To compare our results, we have considered 3 different cases i.e., real world scenario (noisy), ideal case (noisy+clean), our solution (noisy+enhanced). In the real world scenario, we can gather noisy data from public sources. So we trained ASR system just on noisy data. For the best case scenario, we trained DeepSpeech with noisy dataset and its clean version. If our Speech enhancement model works really well, only then we might achieve similar performance. Lastly, we implemented our approach. We first processed the noisy dataset with pretrained SEGAN to get enhanced dataset. Thereafter, we trained the DeepSpeech model with noisy dataset and its enhanced version. First two cases represent back end approach because we there is no preprocessing involved. The model is left to decide what is noise and what is not. Our approach falls under the the front end approach because we clean the speech first before training.

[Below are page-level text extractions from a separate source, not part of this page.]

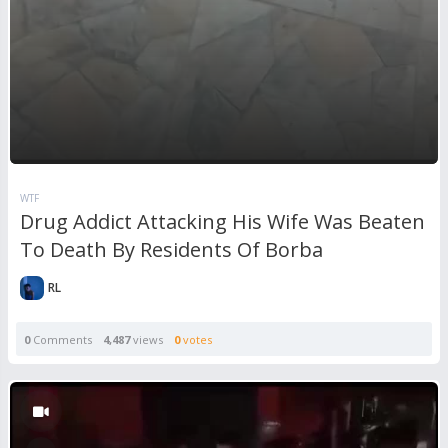
WTF
Drug Addict Attacking His Wife Was Beaten
To Death By Residents Of Borba
RL
0
Comments
4,487
views
0
votes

Figure 2: Word error rate of DeepSpeech model when trained and tested on different datasets. X-axis represents different kinds of training data i.e. clean, noisy, etc. Dark colored bars represent word error rate when tested on clean data while light colored bars represents Noisy test data


In a multi-style ASR training, noisy speech together with its cleaned version can significantly reduce word error rate. Since we don’t have clean version of publicly available data, we replaced clean speech with enhanced speech. Noisy speech combined with its enhanced speech by SEGAN performed significantly well for ASR systems. We observed 9.5% reduction in WER when compared with noisy speech. We observed that speech cleaned with segan performed at par with the ideal case scenario for noisy test dataset. On the clean test set, its error rate is a little higher than ideal case. This might be attributed to the artifacts introduced by speech enhancement model on clean speech. In conclusion, this work is a proof of concept that found data treated with some speech enhancement model helps ASR become more robust & accurate.

Conclusion & Future Work

Our work shows that publicly available data together with Speech enhancement models can be leveraged to build robust ASR systems. Next, we intend to test our approach with other SE models like FSEGAN, Wave-u-net, etc. It will also be interesting to test how back-end approach compares with end-to-end approach. Overall, we believe this work will motivate larger research on building state of the art ASR systems from public available/found data.